Task inputs
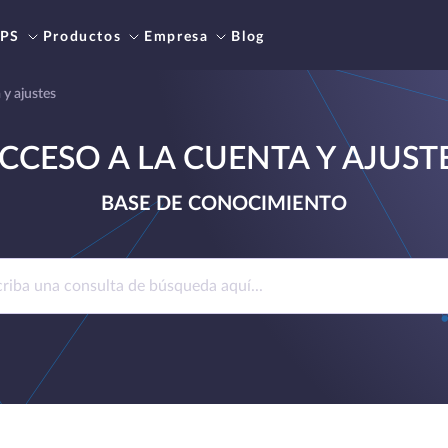
PS
Productos
Empresa
Blog
 y ajustes
CCESO A LA CUENTA Y AJUST
BASE DE CONOCIMIENTO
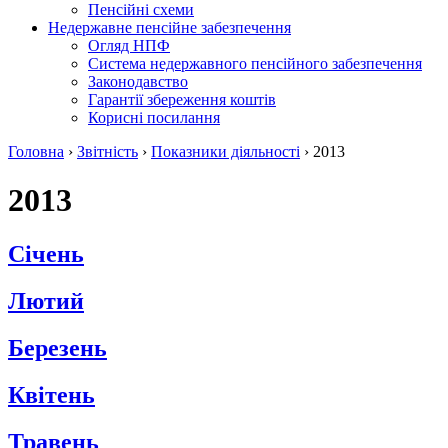
Пенсійні схеми
Недержавне пенсійне забезпечення
Огляд НПФ
Система недержавного пенсійного забезпечення
Законодавство
Гарантії збереження коштів
Корисні посилання
Головна
›
Звітність
›
Показники діяльності
›
2013
2013
Січень
Лютий
Березень
Квітень
Травень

Your task
Would you transcribe the listing above line by line, exactly, leaving every picture out?

The answer
PS
Productos
Empresa
Blog
 y ajustes
CCESO A LA CUENTA Y AJUST
BASE DE CONOCIMIENTO
Пенсійні схеми
Недержавне пенсійне забезпечення
Огляд НПФ
Система недержавного пенсійного забезпечення
Законодавство
Гарантії збереження коштів
Корисні посилання
Головна
›
Звітність
›
Показники діяльності
›
2013
2013
Січень
Лютий
Березень
Квітень
Травень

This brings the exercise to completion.